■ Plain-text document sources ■
*** Begin section ***

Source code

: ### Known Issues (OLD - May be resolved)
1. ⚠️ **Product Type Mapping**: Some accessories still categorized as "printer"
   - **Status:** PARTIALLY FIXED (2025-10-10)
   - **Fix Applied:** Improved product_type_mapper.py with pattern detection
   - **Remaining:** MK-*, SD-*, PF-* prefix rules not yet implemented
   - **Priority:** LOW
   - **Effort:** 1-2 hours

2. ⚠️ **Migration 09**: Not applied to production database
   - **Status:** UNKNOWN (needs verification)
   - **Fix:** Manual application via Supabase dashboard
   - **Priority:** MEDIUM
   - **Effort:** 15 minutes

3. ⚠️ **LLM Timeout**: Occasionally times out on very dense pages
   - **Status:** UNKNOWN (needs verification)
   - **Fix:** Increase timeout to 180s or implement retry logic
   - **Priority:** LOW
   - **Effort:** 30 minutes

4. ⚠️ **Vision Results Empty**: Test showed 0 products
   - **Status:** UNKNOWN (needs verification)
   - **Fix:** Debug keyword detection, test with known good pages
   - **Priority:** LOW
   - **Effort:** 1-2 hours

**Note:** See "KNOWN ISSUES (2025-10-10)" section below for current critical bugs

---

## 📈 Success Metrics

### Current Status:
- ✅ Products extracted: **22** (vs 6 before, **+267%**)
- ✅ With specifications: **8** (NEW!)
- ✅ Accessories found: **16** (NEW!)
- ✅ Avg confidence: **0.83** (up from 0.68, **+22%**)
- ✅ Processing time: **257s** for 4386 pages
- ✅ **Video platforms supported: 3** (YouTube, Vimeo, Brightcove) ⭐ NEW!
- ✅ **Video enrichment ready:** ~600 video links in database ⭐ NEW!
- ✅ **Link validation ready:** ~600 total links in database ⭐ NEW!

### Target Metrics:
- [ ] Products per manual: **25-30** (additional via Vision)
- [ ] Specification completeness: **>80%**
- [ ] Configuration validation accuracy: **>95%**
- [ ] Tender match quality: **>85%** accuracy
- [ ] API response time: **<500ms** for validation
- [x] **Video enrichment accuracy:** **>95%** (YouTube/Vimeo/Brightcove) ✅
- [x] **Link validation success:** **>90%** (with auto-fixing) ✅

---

*** End section ***

Restate the data word for word. Begin at its first line, end at the line that contains "- ✅ With specifications: **8** (NEW!)", and include both.

Source code

: ### Known Issues (OLD - May be resolved)
1. ⚠️ **Product Type Mapping**: Some accessories still categorized as "printer"
   - **Status:** PARTIALLY FIXED (2025-10-10)
   - **Fix Applied:** Improved product_type_mapper.py with pattern detection
   - **Remaining:** MK-*, SD-*, PF-* prefix rules not yet implemented
   - **Priority:** LOW
   - **Effort:** 1-2 hours

2. ⚠️ **Migration 09**: Not applied to production database
   - **Status:** UNKNOWN (needs verification)
   - **Fix:** Manual application via Supabase dashboard
   - **Priority:** MEDIUM
   - **Effort:** 15 minutes

3. ⚠️ **LLM Timeout**: Occasionally times out on very dense pages
   - **Status:** UNKNOWN (needs verification)
   - **Fix:** Increase timeout to 180s or implement retry logic
   - **Priority:** LOW
   - **Effort:** 30 minutes

4. ⚠️ **Vision Results Empty**: Test showed 0 products
   - **Status:** UNKNOWN (needs verification)
   - **Fix:** Debug keyword detection, test with known good pages
   - **Priority:** LOW
   - **Effort:** 1-2 hours

**Note:** See "KNOWN ISSUES (2025-10-10)" section below for current critical bugs

---

## 📈 Success Metrics

### Current Status:
- ✅ Products extracted: **22** (vs 6 before, **+267%**)
- ✅ With specifications: **8** (NEW!)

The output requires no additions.